Ein langes peinliches Schweigen. Ich fühlte, wie mir das Blut in die Wangen stieg. Die Pflegerin erhob sich rasch und trat an den Korbstuhl.
«Ich will Rebecca», wiederholte die alte Dame. «Was habt ihr mit Rebecca getan?» Beatrice stand so ungeschickt auf, daß Tassen und Teller klirrten. Sie war ebenfalls sehr rot geworden und preßte die Lippen fest aufeinander.
«Ich glaube, es ist besser, Sie gehen jetzt, Mrs. Lacy», sagte die Pflegerin, die etwas von ihrer Selbstbeherrschung verloren zu haben schien. «Wir sind jetzt ein wenig müde; und wenn wir einmal den Faden verloren haben, dann dauert es oft Stunden, bis wir ihn wieder gefunden haben. Und wir regen uns dabei immer so sehr auf. Es tut mir sehr leid, daß das gerade heute geschehen mußte, aber Sie werden das schon verstehen, Mrs. de Winter.» Sie wandte sich entschuldigend an mich.
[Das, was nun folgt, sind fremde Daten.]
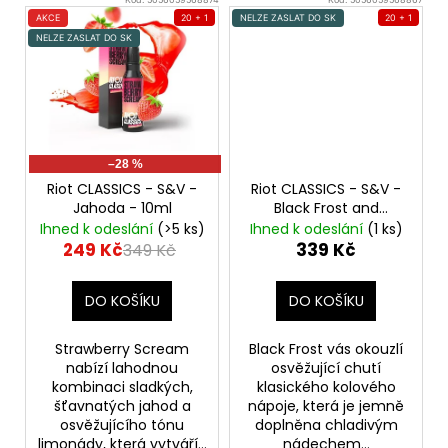
AKCE
20 + 1
NELZE ZASLAT DO SK
20 + 1
NELZE ZASLAT DO SK
–28 %
Riot CLASSICS - S&V -
Riot CLASSICS - S&V -
Jahoda - 10ml
Black Frost and
Menthol - 10ml
Ihned k odeslání
(>5 ks)
Ihned k odeslání
(1 ks)
249 Kč
339 Kč
349 Kč
DO KOŠÍKU
DO KOŠÍKU
Strawberry Scream
Black Frost vás okouzlí
nabízí lahodnou
osvěžující chutí
kombinaci sladkých,
klasického kolového
šťavnatých jahod a
nápoje, která je jemně
osvěžujícího tónu
doplněna chladivým
limonády, která vytváří...
nádechem...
«Aber natürlich», sagte ich, «ich halte es auch für besser, wenn wir jetzt gehen.»
Beatrice und ich ergriffen unsere Taschen und Handschuhe und gingen durch das Wohnzimmer und die Diele zur Tür hinaus, ohne das Hausmädchen zu rufen. Beatrice startete wortlos den Wagen, und wir fuhren über den glatten Kiesweg durch das weiße Tor auf die Landstraße hinaus.